Gansel hat sein Tiger-Team mit repräsentativen, grob skizzenhaften Lebensläufen ausgestattet: Der eine, ein Österreicher, ist Winzer, der andere war Lateinlehrer mit linken Neigungen, der dritte hat Frau und Kind im Bombenhagel verloren, der vierte ist mit der Schwester des fünften verlobt. Ein Nazi, wie bei Panzerbesatzungen damals durchaus üblich, ist nicht dabei. Aber alle zusammen haben etwas auf dem Kerbholz. Das wird immer klarer, je näher ihr Tiger seinem Ziel kommt. Das Verbrechen ist in Flammenschrift in ihre Köpfe geschrieben, aber sie müssen erst von Neuem ins Feuer schauen, damit es sich enthüllt. Insofern hat der Film einen Punkt: Im Krieg geht das Trauma in Serie. Jedenfalls bei den Tätern.
Das ist die eine, erzählerische Seite der Geschichte. Die andere ist das Genre mit seinen Stereotypen. Hier will Gansel Gefechtskompetenz beweisen. Den Tiger 131 aus Bovington, das einzige noch fahrtüchtige Exemplar des Typs, hat er zwar nicht bekommen, dafür aber einen Nachbau auf russischem Fahrgestell. Mit ihm spielt er Standardsituationen des Kriegskinos durch, beginnend mit der Sprengung einer Brücke, die sein Heldenquintett scheinbar knapp überlebt. Die unwahrscheinlichste Szene ist das Abtauchen mit Turmschnorchel vor einer Horde sowjetischer Verfolger. Sie zeigt zugleich, woran der Film krankt, denn die Gefahr, entdeckt und abgeschossen zu werden, wird nie real. Es gluckert, aber es kracht nicht.

Was dem Film den Hals bricht, ist sein Verhältnis zu der Realität, die er zeigt. Die fünf Männer fahren durch einen bösen Traum, und am Ende erfahren wir, dass es wirklich ein Traum war. Aber im Kino ist Symbolik mit Ansage der sicherste Weg, die Symbolkraft der Bilder zu hintertreiben. Dass die Kämpfer der Ostfront Tote auf Urlaub waren und ihr Weg in die Hölle führte, ist klar, man muss nicht noch ein Teufelchen dazu malen. Genau das tut Gansel: Er wirft seine Geschichte in den Ofen und ihre Moral hinterher. Das Grauen, das wir sahen, stand im Konjunktiv, der Film hat mit dem Feuer nur gespielt.
Vielleicht liegt aber gerade darin der Clou dieser Amazon-Produktion.
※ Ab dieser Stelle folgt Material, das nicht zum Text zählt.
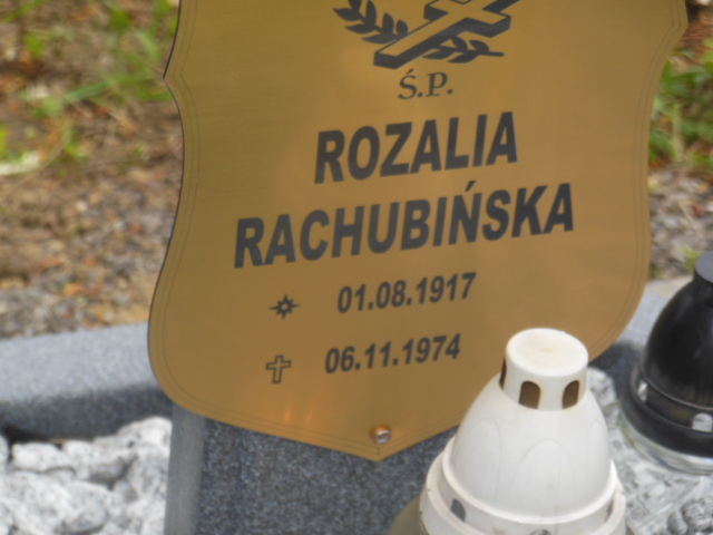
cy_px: 268
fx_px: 3934
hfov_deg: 10.4
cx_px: 356
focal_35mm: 191
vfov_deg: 7.8
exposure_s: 1/60
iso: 200
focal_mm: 34
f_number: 5.6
Nach dem Kinostart taucht „Der Tiger“ noch vor Weihnachten in die Tiefen der Streamingwelt ab. Hier muss er sich mit Panzerdramen russischen („White Tiger“) und amerikanischen Fabrikats („Fury“) messen. Dabei geht es weniger um innere Wahrhaftigkeit als um spektakulären Waffengebrauch. Jetzt haben auch die Deutschen ihren Panzerfilm. Leider.